Deterministic hierarchical secret derivation (DHSD)

The method presented herein enables deterministic hierarchical secret derivation: a master secret and a path deterministically generate a new secret, giving rise to a tree structure. Compromising a secret only compromises the respective subtree, not any other secrets.

While the use case similar to and the design is heavily inspired by BIP32, DHSD is simpler, more general and adapted to our needs. In particular, we focus on general secret derivation; derivation of private and public keys for specific private/public key algorithms is out of scope. (Note that the latter can be achieved indirectly.)

Out of scope

(Direct) Derivation of private and public keys.
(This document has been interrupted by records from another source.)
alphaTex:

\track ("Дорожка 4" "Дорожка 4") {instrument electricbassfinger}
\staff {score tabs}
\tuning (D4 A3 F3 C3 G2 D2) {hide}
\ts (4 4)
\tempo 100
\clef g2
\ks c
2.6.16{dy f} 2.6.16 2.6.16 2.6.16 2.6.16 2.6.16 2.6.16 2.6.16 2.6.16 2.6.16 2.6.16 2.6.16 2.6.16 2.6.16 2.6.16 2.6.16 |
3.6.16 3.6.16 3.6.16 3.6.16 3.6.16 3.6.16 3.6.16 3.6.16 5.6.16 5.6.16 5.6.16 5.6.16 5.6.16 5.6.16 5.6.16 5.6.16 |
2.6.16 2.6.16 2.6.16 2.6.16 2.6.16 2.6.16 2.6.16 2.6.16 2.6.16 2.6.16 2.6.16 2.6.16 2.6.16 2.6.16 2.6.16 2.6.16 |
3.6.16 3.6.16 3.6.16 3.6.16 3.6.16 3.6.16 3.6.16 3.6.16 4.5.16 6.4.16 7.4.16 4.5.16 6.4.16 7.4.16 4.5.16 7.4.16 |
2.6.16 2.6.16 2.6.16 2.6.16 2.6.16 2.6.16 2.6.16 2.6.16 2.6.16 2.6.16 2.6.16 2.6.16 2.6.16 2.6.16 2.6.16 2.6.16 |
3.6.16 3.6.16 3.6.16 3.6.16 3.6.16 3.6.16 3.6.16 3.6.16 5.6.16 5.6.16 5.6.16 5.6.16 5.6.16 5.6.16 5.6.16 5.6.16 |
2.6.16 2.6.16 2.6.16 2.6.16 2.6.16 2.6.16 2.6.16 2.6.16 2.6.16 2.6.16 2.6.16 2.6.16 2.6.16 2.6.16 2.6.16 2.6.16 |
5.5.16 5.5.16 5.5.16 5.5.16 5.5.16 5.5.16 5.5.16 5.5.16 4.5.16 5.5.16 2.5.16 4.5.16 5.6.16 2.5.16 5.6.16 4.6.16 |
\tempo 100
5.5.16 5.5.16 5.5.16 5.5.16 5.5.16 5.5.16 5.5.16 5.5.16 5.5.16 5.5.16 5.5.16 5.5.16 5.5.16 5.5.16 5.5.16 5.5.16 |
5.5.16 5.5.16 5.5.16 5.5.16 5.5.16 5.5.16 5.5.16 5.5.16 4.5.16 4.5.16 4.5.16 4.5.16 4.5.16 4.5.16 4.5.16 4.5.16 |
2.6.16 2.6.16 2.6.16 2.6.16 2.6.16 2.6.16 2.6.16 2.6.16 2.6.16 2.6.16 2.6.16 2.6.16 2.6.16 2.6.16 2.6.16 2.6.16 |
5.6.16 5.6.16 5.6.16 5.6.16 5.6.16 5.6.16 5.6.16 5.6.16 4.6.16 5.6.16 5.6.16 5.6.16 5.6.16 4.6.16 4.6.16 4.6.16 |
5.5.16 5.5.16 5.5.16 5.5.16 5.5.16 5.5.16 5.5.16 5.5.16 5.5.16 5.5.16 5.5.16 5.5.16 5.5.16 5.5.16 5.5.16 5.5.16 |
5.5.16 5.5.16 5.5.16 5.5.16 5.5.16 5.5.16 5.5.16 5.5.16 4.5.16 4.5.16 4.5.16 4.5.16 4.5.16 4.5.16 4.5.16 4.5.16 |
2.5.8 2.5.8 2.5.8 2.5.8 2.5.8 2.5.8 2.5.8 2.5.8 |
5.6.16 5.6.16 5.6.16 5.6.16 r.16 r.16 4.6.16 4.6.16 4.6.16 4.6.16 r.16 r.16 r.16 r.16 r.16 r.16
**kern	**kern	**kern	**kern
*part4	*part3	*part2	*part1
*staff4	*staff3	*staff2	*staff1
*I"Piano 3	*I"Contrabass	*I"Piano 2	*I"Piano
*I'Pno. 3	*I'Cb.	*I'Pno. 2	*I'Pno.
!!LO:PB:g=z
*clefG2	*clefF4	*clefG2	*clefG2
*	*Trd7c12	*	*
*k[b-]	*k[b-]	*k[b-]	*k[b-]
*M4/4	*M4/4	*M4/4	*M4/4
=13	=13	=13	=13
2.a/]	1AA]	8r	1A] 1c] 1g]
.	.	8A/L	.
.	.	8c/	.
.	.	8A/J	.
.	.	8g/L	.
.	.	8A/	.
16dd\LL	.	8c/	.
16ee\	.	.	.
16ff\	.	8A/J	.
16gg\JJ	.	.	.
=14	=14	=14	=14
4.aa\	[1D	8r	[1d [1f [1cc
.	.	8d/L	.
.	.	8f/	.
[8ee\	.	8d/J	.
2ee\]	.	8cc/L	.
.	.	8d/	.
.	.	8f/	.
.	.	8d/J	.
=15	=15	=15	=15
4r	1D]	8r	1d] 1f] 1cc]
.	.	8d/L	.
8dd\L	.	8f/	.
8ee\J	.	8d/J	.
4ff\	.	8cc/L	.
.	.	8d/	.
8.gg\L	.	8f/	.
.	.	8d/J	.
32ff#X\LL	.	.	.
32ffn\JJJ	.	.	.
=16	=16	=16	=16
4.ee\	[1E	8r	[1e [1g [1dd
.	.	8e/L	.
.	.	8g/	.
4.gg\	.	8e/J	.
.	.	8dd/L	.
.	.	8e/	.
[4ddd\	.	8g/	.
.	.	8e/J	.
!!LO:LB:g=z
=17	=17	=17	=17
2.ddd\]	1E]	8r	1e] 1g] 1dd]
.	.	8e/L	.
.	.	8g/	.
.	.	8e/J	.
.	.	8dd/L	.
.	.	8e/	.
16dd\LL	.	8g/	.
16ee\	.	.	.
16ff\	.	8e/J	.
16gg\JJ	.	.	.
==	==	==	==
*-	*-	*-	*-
Business impact and use cases

Deterministic hierarchical secret derivation allows an operator to scale the infrascture and adopt new features while only maintain a single secret.

Solution

The DHSD-function DHSD: S ⨯ P → S maps a value of the cross product S ⨯ P to S, where S = {0,1}^256 is the set of all 256-bit wide bit strings and P is the set of hierarchical paths. In this context, a path is a finite sequence of elements of S which are called node labels: P = { [n_0, n_1, ..., n_{i-1}] | i ∈ ℕ ∧ n_i ∈ S }.

The function definition for DHSD is inductive:

DHSD(s, [n]) = HMAC-SHA256(s, n)

DHSD(s, [n_0, n_1, ... n_{i-1}]) = DHSD(DHSD(s, n_0), [n_1, ..., n_{i-1}])

The HMAC-SHA256 key derivation function is defined in rfc2104 and instantiated with SHA256 as the hash function.

Path coercion

DHSD can be applied to any tree structure where the child nodes are uniquely named by simply applying SHA256 to the node name to form a node label.